Amp for lightspeed attenuator? = $1000 used

I recently bought a lightspeed attenuator from the classifieds. It's very clear. However, my current amp has an input impedance of about 10K and the lightspeed recs seem much higher than that. I'm curious how much difference there is if I do what I'm supposed to.

Does anyone have recs for 2-channel (or monoblock) amps that are known to play nice with this passive? Ideally $1000 or less used.

Have you read the (really long) thread on the Lightspeed? Plenty of amps are recommended in there. The sense I get is that it will work with many, many amps, but George recommends an input impedance of no less than 48kohms and input sensitivity no more than 2v, although several people have reported great results even when straying from these guidelines. It's more common for tube amps to have that high of an input impedance, so that's what seems most often recommended.
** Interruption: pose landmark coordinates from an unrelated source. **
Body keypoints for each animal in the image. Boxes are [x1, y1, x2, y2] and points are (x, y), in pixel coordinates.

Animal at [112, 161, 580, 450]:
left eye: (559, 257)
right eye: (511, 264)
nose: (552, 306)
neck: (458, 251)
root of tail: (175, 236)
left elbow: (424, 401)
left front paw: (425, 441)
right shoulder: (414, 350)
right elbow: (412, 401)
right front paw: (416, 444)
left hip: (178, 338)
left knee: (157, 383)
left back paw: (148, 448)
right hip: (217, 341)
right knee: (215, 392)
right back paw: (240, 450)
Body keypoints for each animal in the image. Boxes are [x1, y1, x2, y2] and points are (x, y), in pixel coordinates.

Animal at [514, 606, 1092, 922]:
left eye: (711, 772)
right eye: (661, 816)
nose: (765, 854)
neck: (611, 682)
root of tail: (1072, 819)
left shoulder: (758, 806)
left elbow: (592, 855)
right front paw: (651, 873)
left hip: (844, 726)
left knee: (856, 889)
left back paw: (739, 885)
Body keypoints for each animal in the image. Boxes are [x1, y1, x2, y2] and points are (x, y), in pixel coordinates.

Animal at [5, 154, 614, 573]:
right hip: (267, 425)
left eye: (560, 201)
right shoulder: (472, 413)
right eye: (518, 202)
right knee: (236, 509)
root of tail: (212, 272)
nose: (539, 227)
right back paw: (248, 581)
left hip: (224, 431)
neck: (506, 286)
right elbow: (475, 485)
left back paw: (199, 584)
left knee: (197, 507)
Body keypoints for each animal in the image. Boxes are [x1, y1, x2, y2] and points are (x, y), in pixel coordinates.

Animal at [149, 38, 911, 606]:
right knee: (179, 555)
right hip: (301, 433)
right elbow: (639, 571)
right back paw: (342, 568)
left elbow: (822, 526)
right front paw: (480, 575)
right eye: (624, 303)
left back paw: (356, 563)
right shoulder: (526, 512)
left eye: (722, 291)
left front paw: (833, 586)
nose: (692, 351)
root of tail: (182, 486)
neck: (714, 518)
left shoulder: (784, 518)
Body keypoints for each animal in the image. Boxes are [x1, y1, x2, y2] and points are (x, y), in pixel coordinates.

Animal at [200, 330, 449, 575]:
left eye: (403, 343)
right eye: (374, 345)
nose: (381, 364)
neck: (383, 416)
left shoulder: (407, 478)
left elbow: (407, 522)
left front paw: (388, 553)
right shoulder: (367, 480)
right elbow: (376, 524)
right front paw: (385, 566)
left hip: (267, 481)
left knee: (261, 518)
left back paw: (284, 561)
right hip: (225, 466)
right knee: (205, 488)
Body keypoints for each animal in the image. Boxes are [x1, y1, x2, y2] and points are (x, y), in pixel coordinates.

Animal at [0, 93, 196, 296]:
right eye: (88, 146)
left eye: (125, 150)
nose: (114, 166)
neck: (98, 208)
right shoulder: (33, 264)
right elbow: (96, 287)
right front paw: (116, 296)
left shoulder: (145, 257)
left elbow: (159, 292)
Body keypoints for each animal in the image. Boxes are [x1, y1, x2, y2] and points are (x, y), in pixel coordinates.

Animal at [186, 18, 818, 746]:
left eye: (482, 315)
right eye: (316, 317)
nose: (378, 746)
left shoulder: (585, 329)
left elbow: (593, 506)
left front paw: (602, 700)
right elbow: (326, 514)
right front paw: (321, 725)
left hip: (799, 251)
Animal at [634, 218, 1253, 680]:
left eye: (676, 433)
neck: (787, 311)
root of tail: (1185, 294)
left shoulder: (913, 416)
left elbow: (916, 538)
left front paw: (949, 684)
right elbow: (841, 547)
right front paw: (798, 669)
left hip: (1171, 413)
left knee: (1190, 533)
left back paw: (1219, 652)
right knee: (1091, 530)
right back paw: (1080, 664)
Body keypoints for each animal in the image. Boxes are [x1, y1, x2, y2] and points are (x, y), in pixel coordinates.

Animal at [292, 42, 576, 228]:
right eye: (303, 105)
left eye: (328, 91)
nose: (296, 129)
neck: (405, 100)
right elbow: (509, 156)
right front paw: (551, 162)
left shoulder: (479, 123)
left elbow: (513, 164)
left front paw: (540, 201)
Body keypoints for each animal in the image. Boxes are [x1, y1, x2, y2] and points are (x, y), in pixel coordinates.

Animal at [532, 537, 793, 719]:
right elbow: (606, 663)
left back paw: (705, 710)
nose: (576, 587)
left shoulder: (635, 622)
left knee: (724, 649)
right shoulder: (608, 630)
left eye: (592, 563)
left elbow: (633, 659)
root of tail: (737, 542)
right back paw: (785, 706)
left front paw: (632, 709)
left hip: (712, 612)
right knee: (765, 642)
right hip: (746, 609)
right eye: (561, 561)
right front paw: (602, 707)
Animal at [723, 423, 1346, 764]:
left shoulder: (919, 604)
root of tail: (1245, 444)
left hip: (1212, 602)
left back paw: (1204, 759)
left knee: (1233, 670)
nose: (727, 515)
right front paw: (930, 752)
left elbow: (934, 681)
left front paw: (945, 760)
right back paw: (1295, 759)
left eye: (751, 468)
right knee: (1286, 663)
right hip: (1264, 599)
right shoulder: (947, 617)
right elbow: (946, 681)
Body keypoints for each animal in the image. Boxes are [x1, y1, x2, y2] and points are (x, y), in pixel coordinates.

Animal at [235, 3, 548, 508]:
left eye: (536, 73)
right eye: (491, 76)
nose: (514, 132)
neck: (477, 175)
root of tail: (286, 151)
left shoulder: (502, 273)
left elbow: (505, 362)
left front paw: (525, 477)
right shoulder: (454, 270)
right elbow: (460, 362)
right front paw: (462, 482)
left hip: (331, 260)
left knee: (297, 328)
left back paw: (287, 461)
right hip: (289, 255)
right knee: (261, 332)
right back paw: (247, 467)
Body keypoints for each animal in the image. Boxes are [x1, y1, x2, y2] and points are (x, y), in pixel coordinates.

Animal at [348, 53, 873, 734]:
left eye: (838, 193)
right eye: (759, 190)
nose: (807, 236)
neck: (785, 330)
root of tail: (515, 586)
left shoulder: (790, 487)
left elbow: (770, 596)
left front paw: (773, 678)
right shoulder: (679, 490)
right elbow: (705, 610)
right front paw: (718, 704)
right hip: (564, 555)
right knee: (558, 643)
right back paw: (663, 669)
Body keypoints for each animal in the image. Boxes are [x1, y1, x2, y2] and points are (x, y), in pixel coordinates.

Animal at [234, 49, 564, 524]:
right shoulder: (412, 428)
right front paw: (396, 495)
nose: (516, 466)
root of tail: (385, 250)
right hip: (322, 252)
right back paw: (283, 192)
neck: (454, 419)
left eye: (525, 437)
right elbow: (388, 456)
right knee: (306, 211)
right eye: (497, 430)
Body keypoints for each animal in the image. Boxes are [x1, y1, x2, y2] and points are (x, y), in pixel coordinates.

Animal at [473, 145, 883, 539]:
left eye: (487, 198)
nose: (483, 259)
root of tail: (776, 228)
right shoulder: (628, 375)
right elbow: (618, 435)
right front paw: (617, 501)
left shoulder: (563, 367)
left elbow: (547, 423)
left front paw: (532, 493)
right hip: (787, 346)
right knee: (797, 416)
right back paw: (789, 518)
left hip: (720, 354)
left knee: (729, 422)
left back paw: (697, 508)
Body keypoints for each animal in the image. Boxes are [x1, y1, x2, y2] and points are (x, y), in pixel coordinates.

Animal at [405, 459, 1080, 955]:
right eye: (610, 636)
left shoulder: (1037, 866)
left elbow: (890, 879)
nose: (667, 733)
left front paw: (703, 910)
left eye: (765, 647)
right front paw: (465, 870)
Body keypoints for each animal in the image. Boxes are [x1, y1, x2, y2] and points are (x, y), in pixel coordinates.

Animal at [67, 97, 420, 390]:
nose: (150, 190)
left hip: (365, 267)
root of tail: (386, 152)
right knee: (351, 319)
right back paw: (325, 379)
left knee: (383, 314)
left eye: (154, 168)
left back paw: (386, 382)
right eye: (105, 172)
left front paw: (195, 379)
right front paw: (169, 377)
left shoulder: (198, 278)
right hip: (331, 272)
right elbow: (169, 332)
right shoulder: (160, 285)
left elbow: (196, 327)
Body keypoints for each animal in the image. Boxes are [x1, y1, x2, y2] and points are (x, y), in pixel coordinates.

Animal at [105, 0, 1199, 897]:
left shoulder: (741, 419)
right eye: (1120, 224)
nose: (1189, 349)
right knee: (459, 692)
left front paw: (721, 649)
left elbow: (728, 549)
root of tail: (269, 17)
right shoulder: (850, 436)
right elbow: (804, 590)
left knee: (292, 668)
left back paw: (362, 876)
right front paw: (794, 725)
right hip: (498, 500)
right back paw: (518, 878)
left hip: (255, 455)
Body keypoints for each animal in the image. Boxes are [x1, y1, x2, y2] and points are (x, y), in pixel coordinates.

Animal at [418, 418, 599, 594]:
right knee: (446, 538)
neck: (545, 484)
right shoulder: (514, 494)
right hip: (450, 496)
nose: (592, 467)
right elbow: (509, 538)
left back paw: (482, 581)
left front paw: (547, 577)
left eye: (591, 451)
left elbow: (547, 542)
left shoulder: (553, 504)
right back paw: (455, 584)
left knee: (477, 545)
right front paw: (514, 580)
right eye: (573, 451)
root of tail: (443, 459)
Here's a Jolida that fits the bill. Of course, your other components, etc. enter into it.
Hi Dddrrree, your Lightspeed will work into the 10k input impedance of your present amp with no stress to any components.
However it now becomes the source cdp/dac which has to be able to drive the combined impedance of the 10kohm of your amp and the input of the Lightspeed, which equates to around 5kohm combined. This is still fine for the majority of low impedance output sources which have solid state output stages of 100ohms or less.
But it becomes a problem with tube output stage sources cdp's dac's etc, that are usually sometimes over 2kohm output impedances, then you could hear some dynamic compression, still not harmful to any components.
If you want to get the best from your Lightspeed Attenuator, then yes the poweramp input impedance should be over 47kohm which is the industry standard for solid state amps and tube power amps are well over that at 100kohm or more, which are even better.
Cheers George
Thanks for the walk through George. I'm driving the lightspeed using a musical fidelity V-DAC, which is supposed to have an output impedance between 40ohm and 80ohm, which seems to be within the range you mention. (BTW: what is the right email address to use to buy another unit? I sent several emails to the one on your site but never received a response.)

As a complicating feature, I'm using Y connectors to split the lightspeed output signal so I can feed it to a velodyne SMS-1 bass management unit (which I use to drive two subs).

Poprhetor: I should have mentioned that I don't have high efficiency speakers (recommended 100-150W @ 6ohm) so it doesn't seem that the jolida's would work. I'll troll through the huge lightspeed thread for amp recs; the problem is that its information isn't so dense :)
I'm running the Lightspeed into a Dynaco ST-70 rebuilt by Will Vincent. Bought it straight from him through A'gon for just over $1,100. It has an input impedance of 470K ohms and input sensitivity of 1V. How do those numbers sound?
"Dddrrreee As a complicating feature, I'm using Y connectors to split the lightspeed output signal so I can feed it to a velodyne SMS-1 bass management unit (which I use to drive two subs).Dddrrreee"
You can get me on "georgehifi at optusnet dot com dot au"

As with any other system active or passive these "Y connectors and active subs" brings in another added equation to the impedance matching, of system compatibility.
If you use active subs, this makes the load to the Lightspeed and the source even more difficult, then I suggest a buffer after the Lightspeed like the "Burson 100 Buffer" which unfortunately is no longer available new, you may find one second-hand or another equivalent that is a pure buffer with no volume controls or selector switching on it.